─── Raw data ───

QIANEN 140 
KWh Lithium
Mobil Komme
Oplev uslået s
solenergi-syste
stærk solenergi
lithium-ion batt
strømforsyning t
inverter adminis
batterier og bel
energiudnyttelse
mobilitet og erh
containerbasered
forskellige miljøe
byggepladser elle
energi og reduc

───

Task statement: Rewrite the lines of all the items, changing "batterier" to "akkumulatorer" and leaving everything else unchanged.

Task result:
QIANEN 140 
KWh Lithium
Mobil Komme
Oplev uslået s
solenergi-syste
stærk solenergi
lithium-ion batt
strømforsyning t
inverter adminis
akkumulatorer og bel
energiudnyttelse
mobilitet og erh
containerbasered
forskellige miljøe
byggepladser elle
energi og reduc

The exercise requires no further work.